Epitopes, also referred to as antigenic determinants, are parts of an antigen that are recognized by the immune system. A neoepitope is an epitope the immune system has not encountered before. Therefore it is not subject to tolerance mechanisms of the immune system. As the mutant gene product is only expressed in tumors and is not found in non-cancerous cells, neoepitopes may evoke a vigorous T cell response. Tumor Mutational Burden (TMB, the number of mutations within a targeted genetic region in the cancerous cell's DNA) correlates with the number of neoepitopes, and have been suggested to correlate with patient survival post immunotherapy, although the findings about the neoantigen/immunogenicity association are disputed.

Neoepitopes arise from post-translational modifications. The mRNA translates information from the DNA into polypeptide composed of 20 standard amino acids and then proteins. Several of the standard amino acids can be posttranslationally modified by enzymatic processes, or can be altered through spontaneous (nonenzymatic) biochemical reactions.
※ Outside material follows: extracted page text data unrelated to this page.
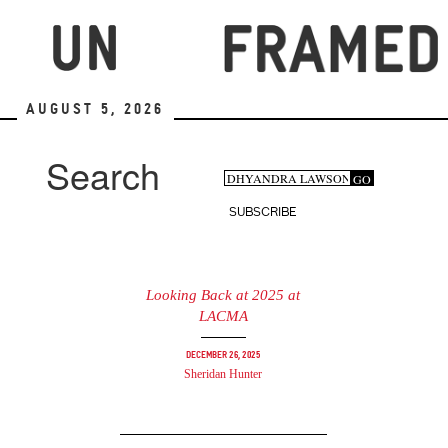
Skip
to
main
content
August 5, 2026
Search
Search
GO
Search
form
SUBSCRIBE
Looking Back at 2025 at
LACMA
December 26, 2025
Sheridan Hunter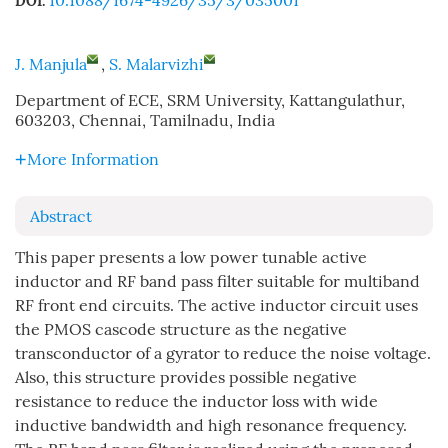
10.1088/1674-4926/35/3/035001
DOI:
J. Manjula
,
S. Malarvizhi
Department of ECE, SRM University, Kattangulathur,
603203, Chennai, Tamilnadu, India
More Information
Abstract
This paper presents a low power tunable active
inductor and RF band pass filter suitable for multiband
RF front end circuits. The active inductor circuit uses
the PMOS cascode structure as the negative
transconductor of a gyrator to reduce the noise voltage.
Also, this structure provides possible negative
resistance to reduce the inductor loss with wide
inductive bandwidth and high resonance frequency.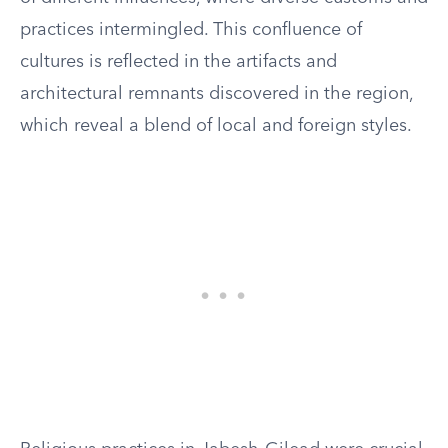
practices intermingled. This confluence of
cultures is reflected in the artifacts and
architectural remnants discovered in the region,
which reveal a blend of local and foreign styles.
There is increasing evidence that immune recognition of neoepitopes produced by cancer-specific mutations is a key mechanism for the induction of immune-mediated tumor rejection. Opportunities for therapeutic targeting of cancer specific neoepitopes are under investigation.

As target for immunotherapy

Cancer is a patient-specific disease, and no two tumors are alike. Thus, the immunogenicity of each tumor is unique. A novel strategy against cancer is epitope selection for mutanome-directed individualized cancer immunotherapy.